In the above distribution, we can see that the average difference between Tertile 1 and Tertile 2 is around 0.0017 — that’s less than 1% at 0.17% — not a very big difference.
What about the difference between Tertile 1 and Tertile 3?

The difference here (above) is 0.0017 as well — so less than 1% at 0.17%, again. That’s the same as the difference between Tertile 1 and 2, as expected, and thus isn’t very big.
But notice that 0 is definitely a credible value in both cases — 14% of the values are smaller than 0, which means 86% are larger than 0. Our typical decision criterion is that 0 has to be outside the highest density interval — in this case, the highest density interval ranges from -0.0015 to 0.0049, which includes 0. As 0 is definitely a credible value, then that means that there is a very high likelihood that Tertiles 1, 2, and 3 all come from the same parent population distribution.
So what that means is that any difference Trasande et al says they can detect is likely just noise — it’s a product of the fact that they are not actually looking at the probable population itself, but rather, running their statistical models on the sampled data alone.
Trasande et al’s data support this notion, too. They are performing a lot of comparisons, and their hazard ratios are generally pretty small. The closer the hazard ratios are to 0 the more likely they are to be within the noise zone.
The bigger issue here is that Trasande et al are not performing multiple test corrections. When the hazard ratios are this close to 1.0, it doesn’t matter how small the p-value might be — we are still more likely than not to be looking at false positives. This is especially true when considering how much higher the mortality rate is in these individuals in the study (close to 2%) compared to the nation-wide average at the comparison time-period (0.87%). That means that the samples are not very representative of the nation-wide population.
There is one error that I found in Trasande et al’s paper. The CDC Wonder database shows that the crude mortality rate for 2013-2014 per 100,000 is actually 865.2, not the 965.2 as reported in Trasande et al’s paper (see below):

However, it appears this is merely a typo in the Trasande et al paper, as 865.2/100,000 * (1.48-1.00) = 415/100,000 — which is the incremental mortality rate reported in Table 4. Since this is a typo, it appears to be an honest issue.

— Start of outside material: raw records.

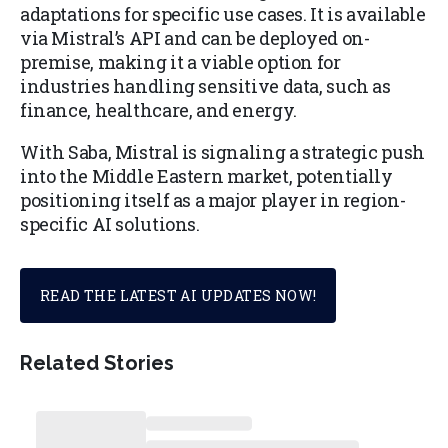
adaptations for specific use cases. It is available
via Mistral’s API and can be deployed on-
premise, making it a viable option for
industries handling sensitive data, such as
finance, healthcare, and energy.
With Saba, Mistral is signaling a strategic push
into the Middle Eastern market, potentially
positioning itself as a major player in region-
specific AI solutions.
READ THE LATEST AI UPDATES NOW!
Related Stories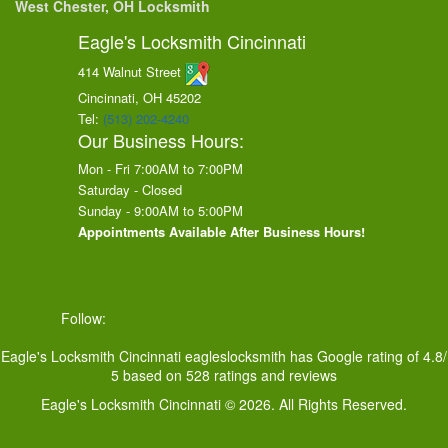
West Chester, OH Locksmith
Eagle's Locksmith Cincinnati
414 Walnut Street
Cincinnati, OH
45202
Tel:
(513) 202-4240
Our Business Hours:
Mon - Fri 7:00AM to 7:00PM
Saturday - Closed
Sunday - 9:00AM to 5:00PM
Appointments Available After Business Hours!
Follow:
Eagle's Locksmith Cincinnati
eagleslocksmith
has Google rating of
4.8
/
5
based on
528
ratings and reviews
Eagle's Locksmith Cincinnati © 2026. All Rights Reserved.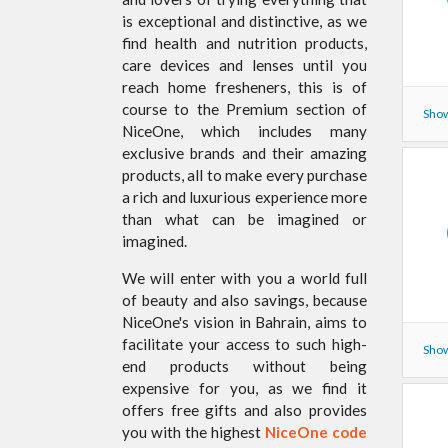
is exceptional and distinctive, as we
find health and nutrition products,
care devices and lenses until you
reach home fresheners, this is of
course to the Premium section of
Show
NiceOne, which includes many
exclusive brands and their amazing
products, all to make every purchase
a rich and luxurious experience more
than what can be imagined or
imagined.
We will enter with you a world full
of beauty and also savings, because
NiceOne's vision in Bahrain, aims to
facilitate your access to such high-
Show
end products without being
expensive for you, as we find it
offers free gifts and also provides
you with the highest
NiceOne code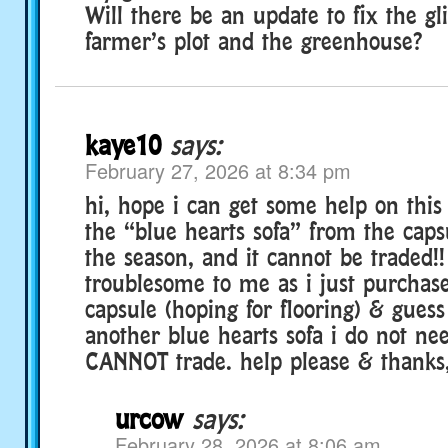
Will there be an update to fix the gl
farmer’s plot and the greenhouse?
kaye10
says:
February 27, 2026 at 8:34 pm
hi, hope i can get some help on this
the “blue hearts sofa” from the cap
the season, and it cannot be traded!! 
troublesome to me as i just purchas
capsule (hoping for flooring) & guess
another blue hearts sofa i do not ne
CANNOT trade. help please & thanks,
urcow
says:
February 28, 2026 at 8:06 am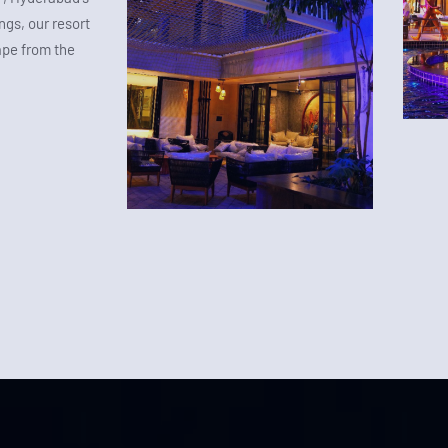
gs, our resort
ape from the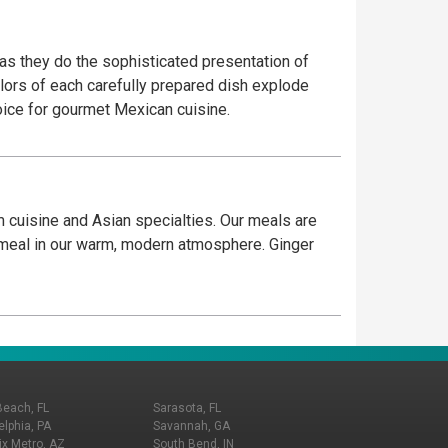
 as they do the sophisticated presentation of
olors of each carefully prepared dish explode
hoice for gourmet Mexican cuisine.
 cuisine and Asian specialties. Our meals are
g meal in our warm, modern atmosphere. Ginger
Beach, FL
Sarasota, FL
elphia, PA
Savannah, GA
x Metro, AZ
South Bend, IN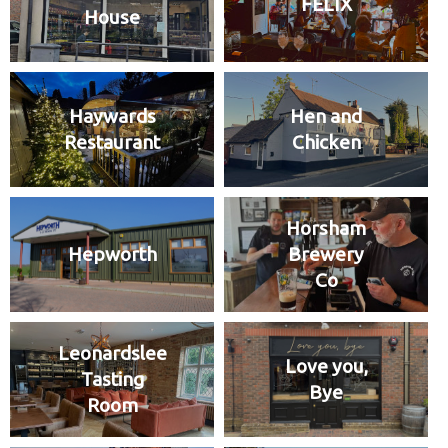
FELIX
House
Haywards
Hen and
Restaurant
Chicken
Horsham
Hepworth
Brewery
Co
Leonardslee
Love you,
Tasting
Bye
Room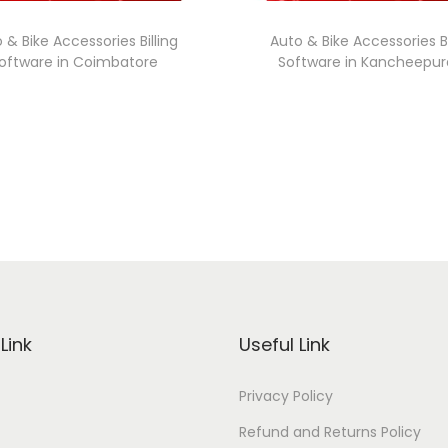
 & Bike Accessories Billing
Auto & Bike Accessories Bi
oftware in Coimbatore
Software in Kancheepu
Link
Useful Link
Privacy Policy
Refund and Returns Policy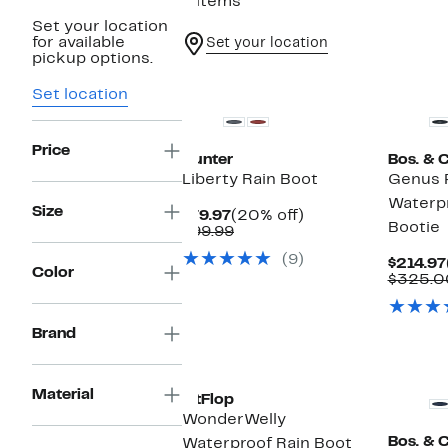
6 items
Set your location
for available
Set your location
pickup options.
New
Set location
Price
Hunter
Bos. & C
Liberty Rain Boot
Genus 
Waterpr
Size
Current
20%
$79.97
(20% off)
Bootie
Price
Comparable
off.
$99.99
$79.97
value
(9)
$99.99
$214.97
Color
$325.0
Brand
Material
FitFlop
WonderWelly
Bos. & C
Waterproof Rain Boot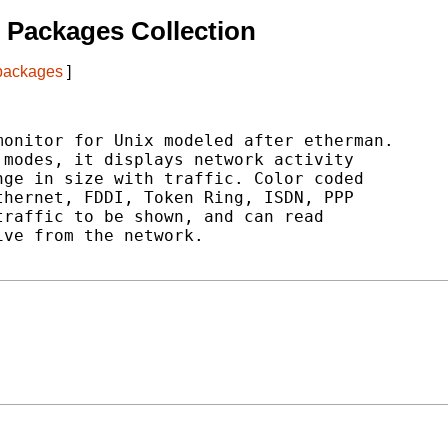
 Packages Collection
 packages
]
onitor for Unix modeled after etherman.

modes, it displays network activity

ge in size with traffic. Color coded

hernet, FDDI, Token Ring, ISDN, PPP

raffic to be shown, and can read

ve from the network.
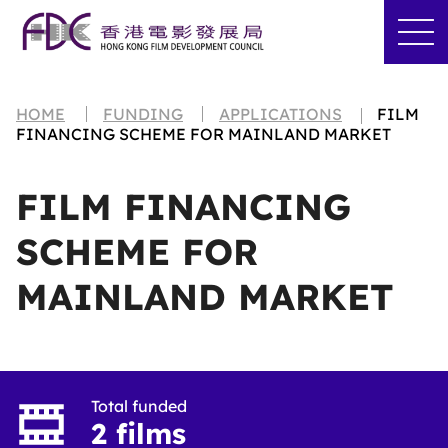
HOME
FUNDING
APPLICATIONS
FILM
FINANCING SCHEME FOR MAINLAND MARKET
FILM FINANCING
SCHEME FOR
MAINLAND MARKET
Total funded
2 films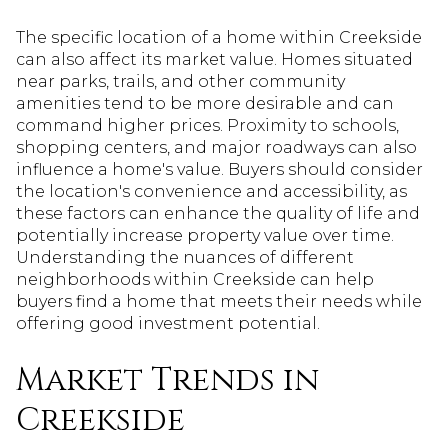
The specific location of a home within Creekside
can also affect its market value. Homes situated
near parks, trails, and other community
amenities tend to be more desirable and can
command higher prices. Proximity to schools,
shopping centers, and major roadways can also
influence a home's value. Buyers should consider
the location's convenience and accessibility, as
these factors can enhance the quality of life and
potentially increase property value over time.
Understanding the nuances of different
neighborhoods within Creekside can help
buyers find a home that meets their needs while
offering good investment potential.
Market Trends in
Creekside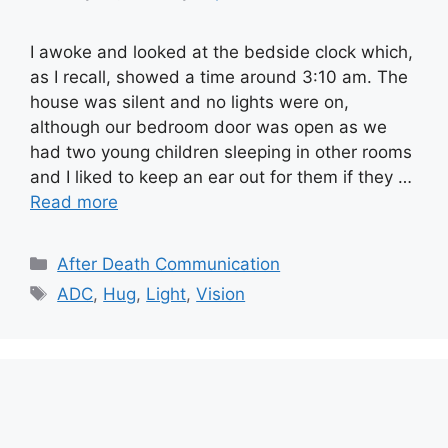
I awoke and looked at the bedside clock which,
as I recall, showed a time around 3:10 am. The
house was silent and no lights were on,
although our bedroom door was open as we
had two young children sleeping in other rooms
and I liked to keep an ear out for them if they …
Read more
Categories
After Death Communication
Tags
ADC
,
Hug
,
Light
,
Vision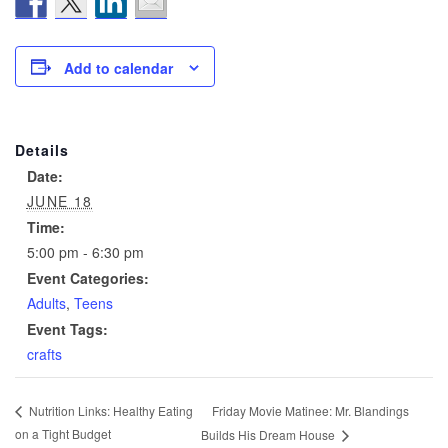
Add to calendar
Details
Date:
JUNE 18
Time:
5:00 pm - 6:30 pm
Event Categories:
Adults
,
Teens
Event Tags:
crafts
Friday Movie Matinee: Mr. Blandings
Nutrition Links: Healthy Eating
on a Tight Budget
Builds His Dream House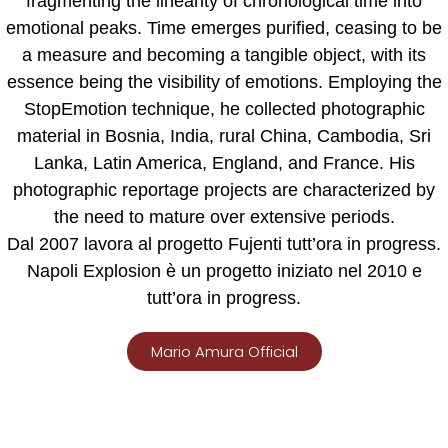
fragmenting the linearity of chronological time into
emotional peaks. Time emerges purified, ceasing to be
a measure and becoming a tangible object, with its
essence being the visibility of emotions. Employing the
StopEmotion technique, he collected photographic
material in Bosnia, India, rural China, Cambodia, Sri
Lanka, Latin America, England, and France. His
photographic reportage projects are characterized by
the need to mature over extensive periods.
Dal 2007 lavora al progetto Fujenti tutt’ora in progress.
Napoli Explosion
è un progetto iniziato nel 2010 e
tutt’ora in progress.
Mario Amura Official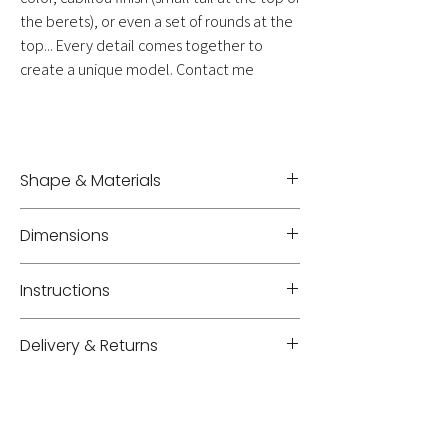
the berets), or even a set of rounds at the
top... Every detail comes together to
create a unique model. Contact me
Shape & Materials
Fascinator - Sewn straw
Dimensions
Diameter +/- 36 cm
Instructions
Protect from dust in a GM 'mademoiselle V.'
Delivery & Returns
hatbox
Delivery: shipping costs will be added to your
cart based on weight, volume, and location.
Delivery time for items in the shop: 3 to 5
business days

Also, as a practical matter, Trasande et al’s results are correlative in nature, which means they cannot demonstrate a causal relationship between the high molecular weight phthalates and mortality in people.
So, the Bottom-Line Is:
- Phthalates are not likely to increase mortality in humans.; the study is merely correlative, there is no way to say definitively these people died due to the phthalates, and to say otherwise is misleading.
- The result in Trasande et al is likely to be noise.
- The samples in NHANES used by Transande et al to represent the lowest exposed group also exhibit a higher mortality rate than the US average, meaning the samples do not represent the overall population.